§ **WORK ITEM**: Print all the data, keeping every line exactly as it is.
▬▬▬▬▬▬
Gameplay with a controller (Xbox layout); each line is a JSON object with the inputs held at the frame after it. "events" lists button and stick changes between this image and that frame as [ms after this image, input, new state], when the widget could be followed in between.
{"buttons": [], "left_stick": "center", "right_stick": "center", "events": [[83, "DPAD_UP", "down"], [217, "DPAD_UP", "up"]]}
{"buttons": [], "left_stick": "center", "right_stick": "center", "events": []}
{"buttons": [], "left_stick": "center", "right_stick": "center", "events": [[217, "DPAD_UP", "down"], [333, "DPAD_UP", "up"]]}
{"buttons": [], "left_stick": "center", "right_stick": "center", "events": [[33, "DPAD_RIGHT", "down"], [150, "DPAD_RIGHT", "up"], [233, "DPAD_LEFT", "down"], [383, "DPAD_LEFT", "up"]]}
▬▬▬▬▬▬
§ **TASK RESULT**:
Gameplay with a controller (Xbox layout); each line is a JSON object with the inputs held at the frame after it. "events" lists button and stick changes between this image and that frame as [ms after this image, input, new state], when the widget could be followed in between.
{"buttons": [], "left_stick": "center", "right_stick": "center", "events": [[83, "DPAD_UP", "down"], [217, "DPAD_UP", "up"]]}
{"buttons": [], "left_stick": "center", "right_stick": "center", "events": []}
{"buttons": [], "left_stick": "center", "right_stick": "center", "events": [[217, "DPAD_UP", "down"], [333, "DPAD_UP", "up"]]}
{"buttons": [], "left_stick": "center", "right_stick": "center", "events": [[33, "DPAD_RIGHT", "down"], [150, "DPAD_RIGHT", "up"], [233, "DPAD_LEFT", "down"], [383, "DPAD_LEFT", "up"]]}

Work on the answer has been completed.